At year-end 2020, Triodos Investment Management’s specialised emerging markets funds financed 109 institutions (2019: 109) providing inclusive finance in 47 countries. These values-based institutions vary from very small NGOs working in underdeveloped markets, to fully-fledged banks that offer a wide range of products and enable access to fair and transparent financial services for people and small businesses.

Together, these institutions reached approximately 20.2 million individuals saving for their future in 2020 (2019: 19.2 million).
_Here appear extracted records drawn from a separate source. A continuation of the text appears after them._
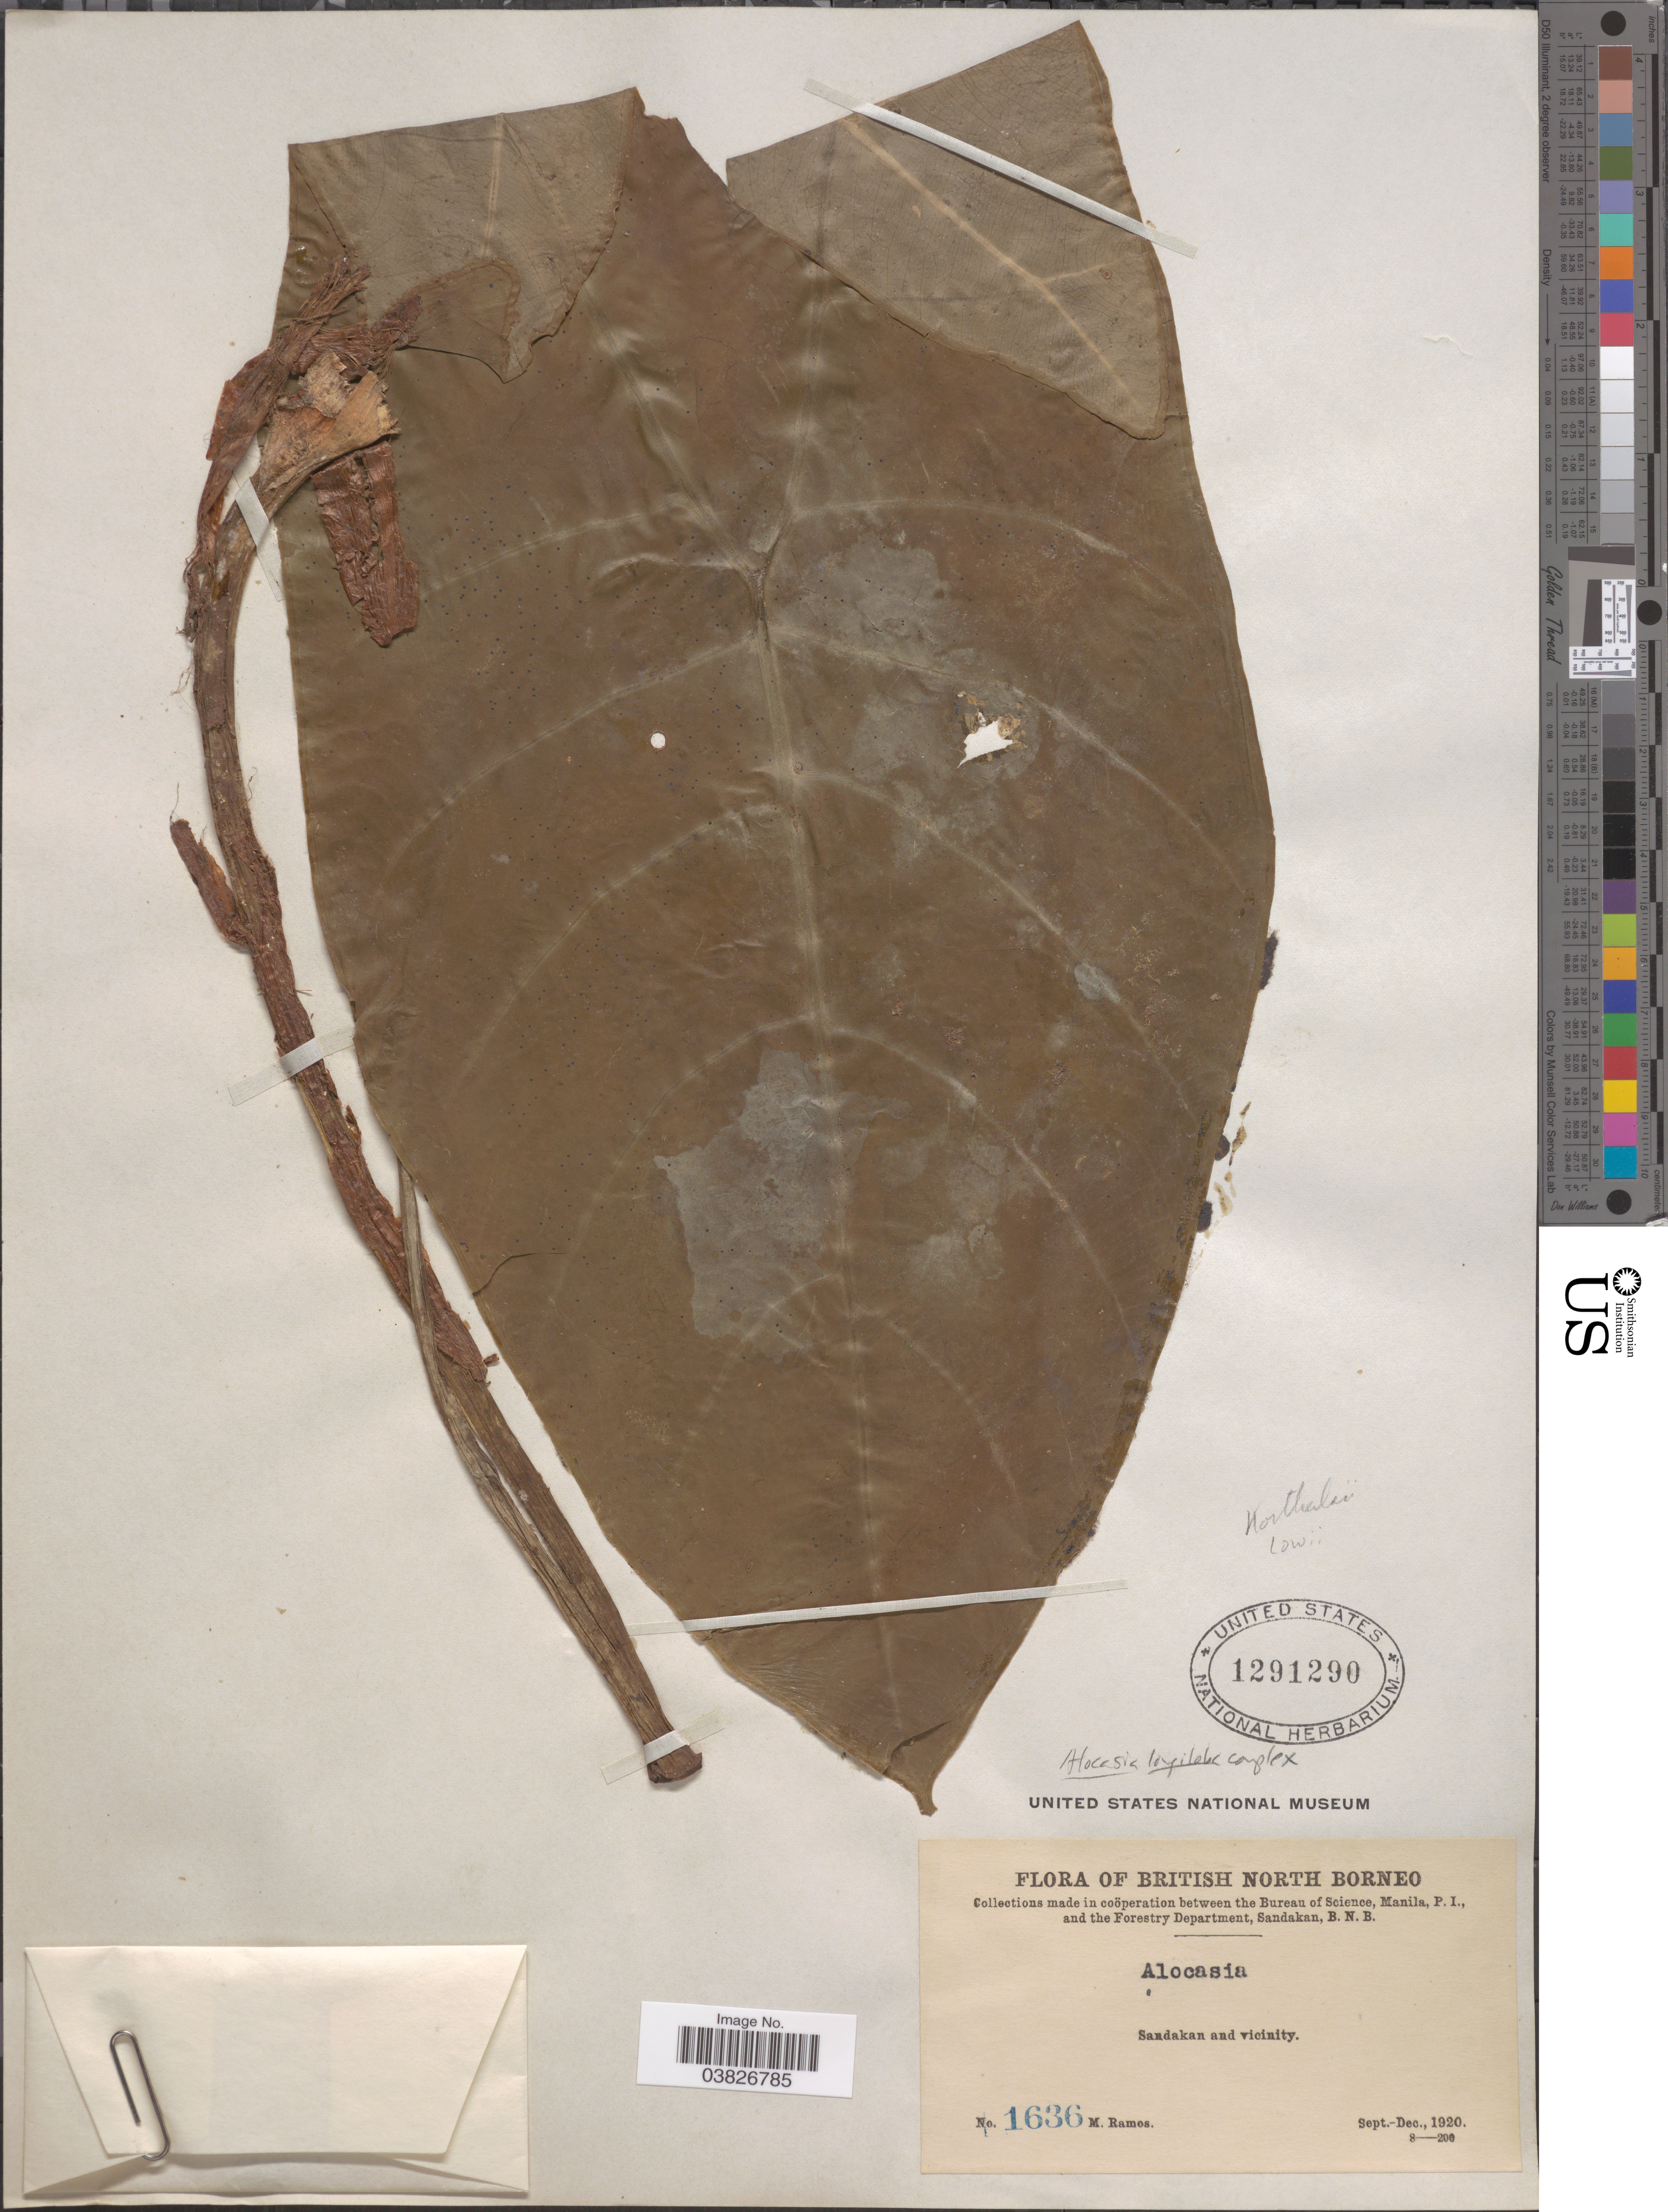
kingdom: Plantae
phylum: Tracheophyta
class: Liliopsida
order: Alismatales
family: Araceae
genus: Alocasia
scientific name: Alocasia korthalsii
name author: Schott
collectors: M. Ramos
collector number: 1636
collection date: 1920-09/1920-12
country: Malaysia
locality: British North Borneo. Sandakan and vicinity.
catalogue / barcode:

COVID-19 and the accompanying economic downturn led to withdrawals of savings for some companies. However, there was an overall increase in the number of savers, mainly attributable to a limited number of institutions with a large saving base that were able to grow despite the challenging circumstances.

Some 18.2 million borrowers were reached who used the funds to start or expand their business, generate income and better manage their daily lives (2019: 19.1 million). The decline in the number of borrowers compared to last year can be explained by increased focus of institutions on managing existing loans through the crisis, and less focus on providing new loans.
Of these loan clients, 76% are female. Women are often in a disadvantaged position in many developing countries and emerging economies. Giving women the freedom to manage their income and to support their families empowers their position.